Railway station in Manila, Philippines

Pandacan station, also called Beata station, is a railway station located on the South Main Line in the city of Manila, Philippines.

This is the fifth station southbound from Tutuban.

==History==
Pandacan was opened on March 25, 1908, as a station originally situated on the Manila Belt Line (from Tutuban to Paco), originally operated by Manila Railroad Company. Two now-defunct spur lines to nearby oil companies in Pandacan branched out from the station.

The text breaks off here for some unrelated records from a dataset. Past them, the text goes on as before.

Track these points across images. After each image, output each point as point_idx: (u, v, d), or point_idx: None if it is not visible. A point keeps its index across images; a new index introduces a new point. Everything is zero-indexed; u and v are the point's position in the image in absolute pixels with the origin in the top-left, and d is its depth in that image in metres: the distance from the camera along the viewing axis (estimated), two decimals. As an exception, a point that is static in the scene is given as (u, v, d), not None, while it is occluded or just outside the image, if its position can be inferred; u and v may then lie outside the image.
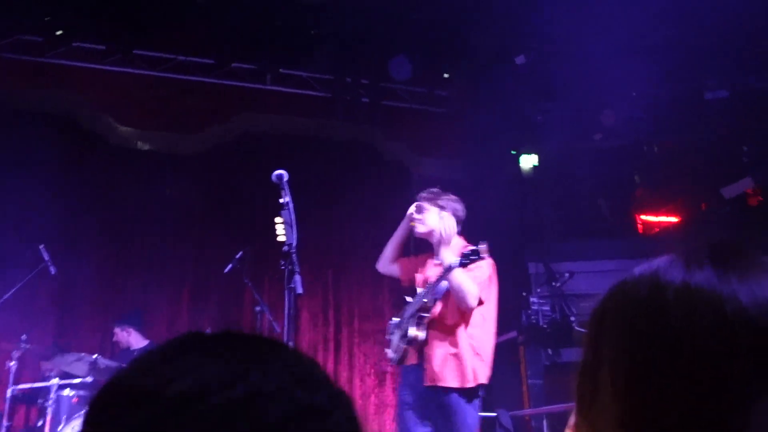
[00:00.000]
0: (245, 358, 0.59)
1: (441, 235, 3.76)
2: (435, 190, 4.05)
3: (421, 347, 3.78)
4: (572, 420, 0.94)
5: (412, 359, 3.83)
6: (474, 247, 3.59)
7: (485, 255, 3.59)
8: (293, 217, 2.89)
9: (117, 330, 5.86)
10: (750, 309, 0.67)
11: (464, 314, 3.75)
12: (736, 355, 0.66)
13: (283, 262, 2.77)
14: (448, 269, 3.61)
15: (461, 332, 3.75)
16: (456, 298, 3.69)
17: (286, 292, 2.73)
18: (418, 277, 4.04)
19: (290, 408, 0.56)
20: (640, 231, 7.31)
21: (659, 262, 0.76)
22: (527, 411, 5.95)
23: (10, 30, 6.46)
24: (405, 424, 3.79)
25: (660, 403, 0.68)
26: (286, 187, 2.99)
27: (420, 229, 3.97)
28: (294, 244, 2.81)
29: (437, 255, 3.82)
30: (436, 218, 3.92)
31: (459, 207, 4.01)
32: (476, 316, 3.80)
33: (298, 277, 2.73)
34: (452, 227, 3.81)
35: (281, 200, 2.94)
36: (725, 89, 6.17)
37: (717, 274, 0.71)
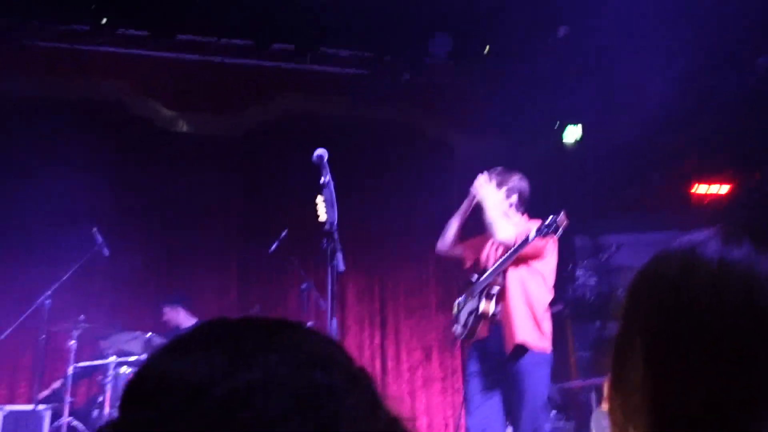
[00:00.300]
0: (255, 345, 0.57)
1: (492, 211, 3.93)
2: (499, 168, 4.16)
3: (492, 321, 3.89)
4: (607, 391, 0.95)
5: (482, 332, 3.94)
6: (553, 217, 3.65)
7: (563, 224, 3.64)
8: (334, 196, 2.93)
9: (166, 309, 6.03)
10: None
11: (529, 287, 3.89)
12: (766, 334, 0.64)
13: (324, 241, 2.82)
14: (525, 242, 3.71)
15: (527, 303, 3.87)
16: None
17: (328, 270, 2.79)
18: (483, 257, 4.14)
19: (301, 391, 0.54)
20: (693, 202, 7.15)
21: (697, 236, 0.74)
22: (575, 383, 5.94)
23: (56, 20, 6.63)
24: (473, 394, 3.88)
25: (688, 379, 0.67)
26: (326, 166, 3.03)
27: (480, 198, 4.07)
28: (335, 222, 2.85)
29: (491, 233, 3.96)
30: (494, 194, 4.04)
31: (524, 185, 4.13)
32: (541, 289, 3.94)
33: (339, 255, 2.78)
34: (502, 203, 3.97)
35: (321, 180, 2.99)
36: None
37: (754, 252, 0.68)
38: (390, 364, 6.97)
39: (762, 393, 0.64)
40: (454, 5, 6.77)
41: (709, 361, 0.66)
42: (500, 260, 3.88)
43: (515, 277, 3.91)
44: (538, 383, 3.77)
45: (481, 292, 3.93)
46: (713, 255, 0.69)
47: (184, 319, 5.99)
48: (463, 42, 7.13)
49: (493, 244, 4.08)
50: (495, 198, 4.04)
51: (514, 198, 4.09)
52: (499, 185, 4.08)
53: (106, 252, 5.56)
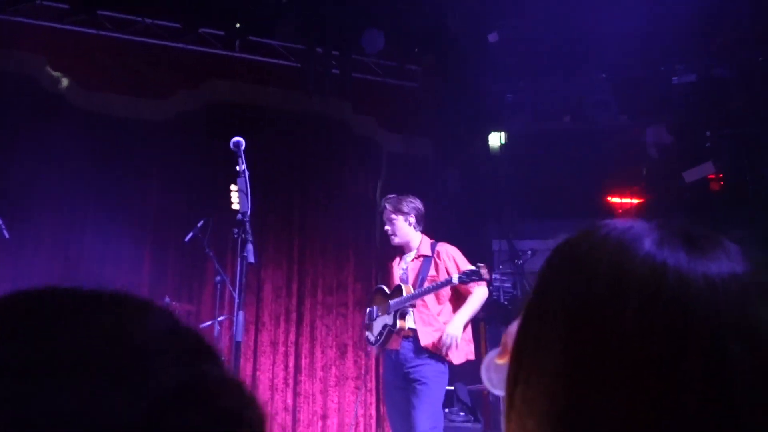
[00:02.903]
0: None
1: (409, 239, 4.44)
2: (392, 197, 4.52)
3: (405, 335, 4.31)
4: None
5: (394, 344, 4.32)
6: (474, 268, 4.12)
7: (486, 277, 4.13)
8: (248, 185, 2.85)
9: None
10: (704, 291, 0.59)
11: (444, 304, 4.36)
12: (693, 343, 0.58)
13: (236, 231, 2.74)
14: (447, 282, 4.19)
15: (440, 319, 4.32)
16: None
17: (238, 260, 2.70)
18: (394, 273, 4.57)
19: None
20: (605, 211, 7.38)
21: (631, 228, 0.66)
22: (485, 385, 6.02)
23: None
24: (392, 401, 4.33)
25: (607, 391, 0.59)
26: (243, 155, 2.94)
27: (396, 241, 4.48)
28: (248, 212, 2.77)
29: (407, 252, 4.51)
30: (404, 225, 4.43)
31: (419, 206, 4.50)
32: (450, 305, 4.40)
33: (250, 246, 2.70)
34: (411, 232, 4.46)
35: (237, 168, 2.90)
36: (693, 74, 6.21)
37: (688, 259, 0.62)
38: (304, 361, 6.88)
39: (684, 411, 0.57)
40: (387, 3, 6.77)
41: (631, 374, 0.59)
42: (417, 293, 4.28)
43: (431, 302, 4.33)
44: (437, 386, 4.18)
45: (396, 312, 4.31)
46: (651, 253, 0.62)
47: None
48: (395, 40, 7.14)
49: (404, 263, 4.52)
50: (403, 228, 4.45)
51: (412, 219, 4.45)
52: (401, 214, 4.43)
53: (5, 234, 5.25)
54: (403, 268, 4.52)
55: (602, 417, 0.59)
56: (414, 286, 4.36)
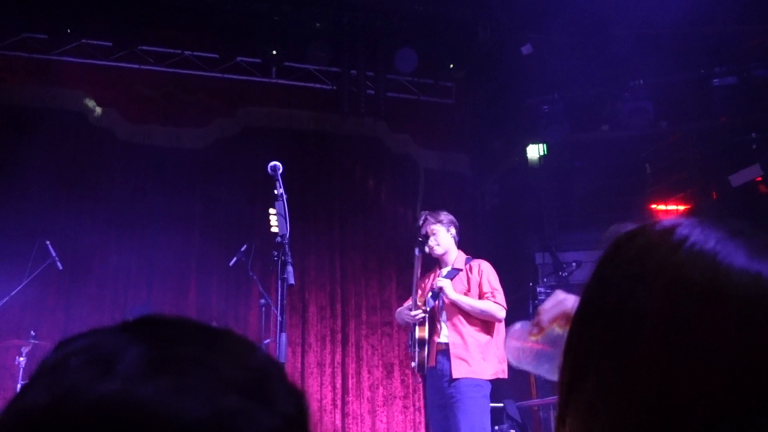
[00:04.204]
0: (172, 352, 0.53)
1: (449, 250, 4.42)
2: (427, 212, 4.50)
3: (437, 348, 4.27)
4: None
5: (431, 361, 4.27)
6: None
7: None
8: (286, 208, 2.89)
9: None
10: None
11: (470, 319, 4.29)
12: None
13: (275, 253, 2.78)
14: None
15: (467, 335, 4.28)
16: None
17: (278, 282, 2.74)
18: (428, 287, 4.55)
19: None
20: (657, 219, 7.23)
21: (688, 229, 0.65)
22: (534, 401, 5.93)
23: (17, 28, 6.51)
24: (435, 420, 4.26)
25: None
26: (280, 178, 2.99)
27: (439, 251, 4.41)
28: (287, 235, 2.81)
29: (443, 266, 4.45)
30: (447, 236, 4.41)
31: (455, 220, 4.49)
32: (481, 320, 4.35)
33: (290, 268, 2.74)
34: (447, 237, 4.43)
35: (275, 191, 2.95)
36: (733, 76, 6.08)
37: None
38: (351, 381, 6.89)
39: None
40: (419, 21, 6.83)
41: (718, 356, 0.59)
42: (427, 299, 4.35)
43: (456, 309, 4.26)
44: (474, 406, 4.08)
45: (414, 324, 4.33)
46: (741, 265, 0.62)
47: None
48: (428, 58, 7.18)
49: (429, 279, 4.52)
50: (445, 239, 4.41)
51: (453, 230, 4.45)
52: (443, 225, 4.41)
53: (59, 266, 5.43)
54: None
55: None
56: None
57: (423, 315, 4.29)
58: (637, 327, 0.62)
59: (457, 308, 4.25)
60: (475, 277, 4.31)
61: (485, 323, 4.27)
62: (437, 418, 4.23)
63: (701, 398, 0.59)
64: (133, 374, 0.50)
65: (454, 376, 4.11)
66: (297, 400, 0.56)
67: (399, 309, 4.54)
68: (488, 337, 4.27)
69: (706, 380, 0.59)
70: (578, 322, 0.68)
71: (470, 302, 4.21)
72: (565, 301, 1.32)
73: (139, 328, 0.56)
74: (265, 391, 0.53)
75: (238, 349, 0.56)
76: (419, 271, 4.34)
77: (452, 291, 4.23)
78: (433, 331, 4.32)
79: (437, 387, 4.22)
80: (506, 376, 4.25)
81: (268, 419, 0.51)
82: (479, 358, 4.17)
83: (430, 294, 4.39)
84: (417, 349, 4.34)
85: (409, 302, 4.43)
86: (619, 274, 0.66)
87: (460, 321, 4.23)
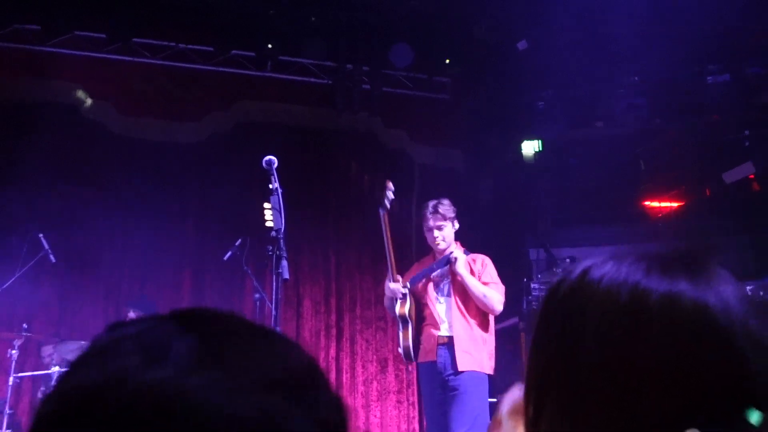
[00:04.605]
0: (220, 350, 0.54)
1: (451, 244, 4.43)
2: (438, 204, 4.45)
3: (434, 341, 4.24)
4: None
5: (430, 355, 4.23)
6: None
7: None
8: (281, 202, 2.89)
9: (131, 314, 5.83)
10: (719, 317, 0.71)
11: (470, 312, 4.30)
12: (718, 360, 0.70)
13: (270, 248, 2.78)
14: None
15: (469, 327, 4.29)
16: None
17: (273, 277, 2.74)
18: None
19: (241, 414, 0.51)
20: (645, 216, 7.27)
21: (618, 264, 0.78)
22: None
23: (8, 19, 6.46)
24: (432, 417, 4.25)
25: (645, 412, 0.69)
26: (275, 173, 2.99)
27: (443, 246, 4.41)
28: (282, 229, 2.81)
29: (440, 257, 4.40)
30: (452, 232, 4.43)
31: (455, 209, 4.50)
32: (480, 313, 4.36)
33: (285, 263, 2.74)
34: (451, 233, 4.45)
35: (270, 186, 2.95)
36: (727, 74, 6.10)
37: (694, 282, 0.73)
38: (345, 376, 6.89)
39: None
40: (415, 16, 6.81)
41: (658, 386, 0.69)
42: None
43: (458, 303, 4.26)
44: (477, 399, 4.09)
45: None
46: (660, 287, 0.73)
47: None
48: (423, 53, 7.17)
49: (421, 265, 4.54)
50: (450, 233, 4.42)
51: (456, 224, 4.47)
52: (449, 220, 4.41)
53: (52, 258, 5.41)
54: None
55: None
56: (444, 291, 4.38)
57: (405, 290, 4.29)
58: (579, 348, 0.74)
59: (459, 302, 4.24)
60: (477, 268, 4.33)
61: (483, 319, 4.28)
62: (435, 415, 4.20)
63: (644, 404, 0.69)
64: (183, 364, 0.50)
65: (460, 369, 4.09)
66: (337, 408, 0.57)
67: (386, 281, 4.53)
68: (487, 333, 4.29)
69: (645, 388, 0.69)
70: (533, 353, 0.80)
71: (476, 283, 4.20)
72: (519, 395, 1.36)
73: (189, 320, 0.57)
74: (307, 396, 0.54)
75: (284, 349, 0.57)
76: (388, 232, 4.32)
77: (463, 265, 4.21)
78: (432, 323, 4.29)
79: (437, 382, 4.18)
80: (492, 373, 4.28)
81: (308, 425, 0.52)
82: (483, 352, 4.19)
83: (436, 264, 4.37)
84: (400, 327, 4.33)
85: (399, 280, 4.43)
86: (558, 311, 0.79)
87: (463, 315, 4.22)
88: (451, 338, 4.19)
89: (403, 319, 4.28)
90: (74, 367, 0.54)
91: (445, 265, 4.30)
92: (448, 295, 4.31)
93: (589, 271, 0.78)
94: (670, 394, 0.69)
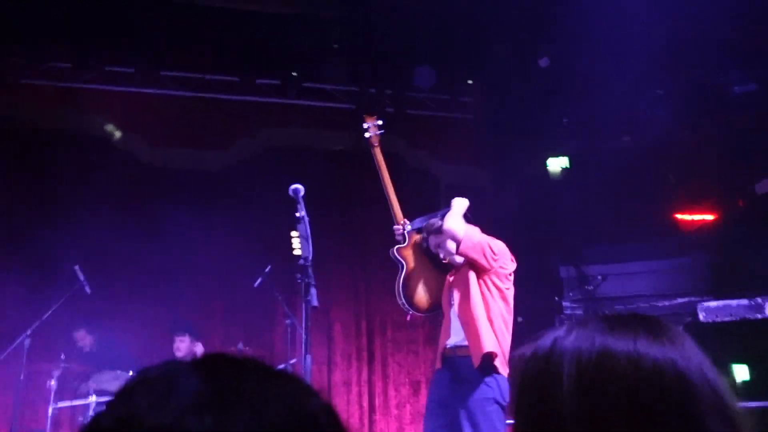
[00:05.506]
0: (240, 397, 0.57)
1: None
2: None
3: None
4: None
5: (437, 363, 4.09)
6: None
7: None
8: (309, 230, 2.91)
9: (180, 339, 5.87)
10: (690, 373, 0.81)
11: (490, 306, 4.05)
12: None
13: (299, 276, 2.80)
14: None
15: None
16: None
17: (302, 304, 2.76)
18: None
19: None
20: (677, 231, 7.15)
21: (581, 330, 0.87)
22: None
23: (40, 57, 6.66)
24: (426, 422, 3.99)
25: None
26: (302, 201, 3.02)
27: (458, 260, 4.29)
28: (309, 257, 2.83)
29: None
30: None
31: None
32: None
33: (313, 290, 2.76)
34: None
35: (297, 214, 2.97)
36: (753, 82, 6.02)
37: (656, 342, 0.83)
38: (378, 400, 6.87)
39: None
40: (436, 38, 6.85)
41: None
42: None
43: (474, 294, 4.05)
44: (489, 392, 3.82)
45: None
46: (646, 353, 0.82)
47: (198, 349, 5.89)
48: (446, 74, 7.21)
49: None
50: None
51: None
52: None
53: (88, 289, 5.51)
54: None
55: None
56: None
57: (402, 230, 4.30)
58: (557, 410, 0.81)
59: (460, 310, 4.06)
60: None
61: (493, 323, 4.03)
62: (436, 414, 3.96)
63: None
64: (186, 408, 0.53)
65: (462, 375, 3.88)
66: None
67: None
68: (495, 333, 3.99)
69: None
70: (517, 420, 0.88)
71: (457, 217, 4.09)
72: None
73: (206, 363, 0.60)
74: None
75: (293, 393, 0.58)
76: (384, 170, 4.37)
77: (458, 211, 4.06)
78: (444, 332, 4.13)
79: (447, 384, 3.97)
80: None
81: None
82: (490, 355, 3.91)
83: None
84: (400, 282, 4.19)
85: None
86: (535, 379, 0.86)
87: (464, 323, 4.02)
88: (454, 347, 4.01)
89: (399, 262, 4.23)
90: (100, 411, 0.58)
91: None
92: (452, 304, 4.17)
93: (557, 340, 0.87)
94: None
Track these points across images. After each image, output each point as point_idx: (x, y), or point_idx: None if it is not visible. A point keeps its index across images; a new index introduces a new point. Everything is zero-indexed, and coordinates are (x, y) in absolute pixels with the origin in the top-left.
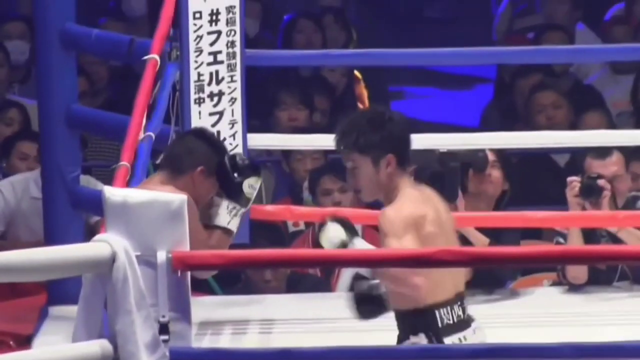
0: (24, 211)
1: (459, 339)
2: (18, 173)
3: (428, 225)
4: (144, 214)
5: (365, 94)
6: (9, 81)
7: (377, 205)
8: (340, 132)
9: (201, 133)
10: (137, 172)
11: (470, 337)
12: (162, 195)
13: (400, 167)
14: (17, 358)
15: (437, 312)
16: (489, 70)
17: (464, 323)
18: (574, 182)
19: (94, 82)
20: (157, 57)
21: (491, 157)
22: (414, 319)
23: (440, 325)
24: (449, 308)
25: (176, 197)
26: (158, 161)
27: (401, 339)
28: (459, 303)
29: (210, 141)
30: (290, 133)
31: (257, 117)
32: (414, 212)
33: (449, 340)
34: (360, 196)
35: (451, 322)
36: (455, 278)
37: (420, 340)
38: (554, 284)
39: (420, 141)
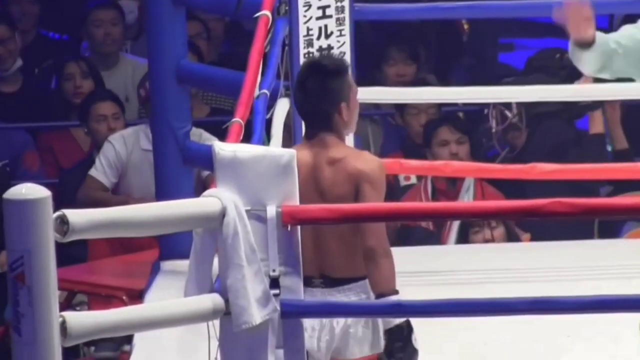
0: (135, 163)
1: None
2: (100, 136)
3: None
4: (254, 168)
5: None
6: (123, 39)
7: (492, 158)
8: None
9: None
10: (256, 128)
11: None
12: (272, 150)
13: None
14: (130, 312)
15: None
16: (601, 21)
17: None
18: None
19: (211, 38)
20: (268, 13)
21: None
22: None
23: None
24: None
25: (286, 152)
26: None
27: None
28: None
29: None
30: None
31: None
32: None
33: None
34: None
35: None
36: None
37: None
38: None
39: (533, 93)
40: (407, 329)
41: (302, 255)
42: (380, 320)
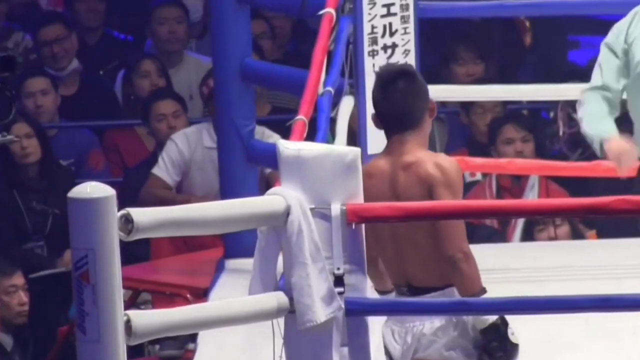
0: (198, 161)
1: None
2: (161, 134)
3: None
4: (318, 166)
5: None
6: (188, 37)
7: (557, 156)
8: None
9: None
10: (321, 126)
11: None
12: (336, 148)
13: None
14: (195, 311)
15: None
16: None
17: None
18: None
19: (277, 36)
20: (332, 11)
21: None
22: None
23: None
24: None
25: (350, 150)
26: None
27: None
28: None
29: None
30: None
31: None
32: None
33: None
34: None
35: None
36: None
37: None
38: None
39: None
40: (503, 325)
41: (389, 265)
42: (451, 325)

The station was closed on March 28, 2024, as part of the Tutuban–Alabang segment, to make way for the construction of the North–South Commuter Railway.

==Nearby landmarks==
Near the station are landmarks such as the San Miguel Yamamura Packaging Corporation - Manila Plastics Plant, Jacinto Ciria Cruz Recreation Complex, and the residential communities of Pandacan. Located further away from the station are the Jacinto Zamora Elementary School, the Pandacan Linear Park, and the former Pandacan oil depot.

==Transportation links==
Pandacan station is accessible by jeepneys plying routes on Tomas Claudio Street and Beata Street, and Pandacan Transport Services Cooperative Inc. (PanTSCI) buses also plying Beata Street route to or from Carriedo Street in Santa Cruz, Manila. Tricycles also drop passengers off at the station.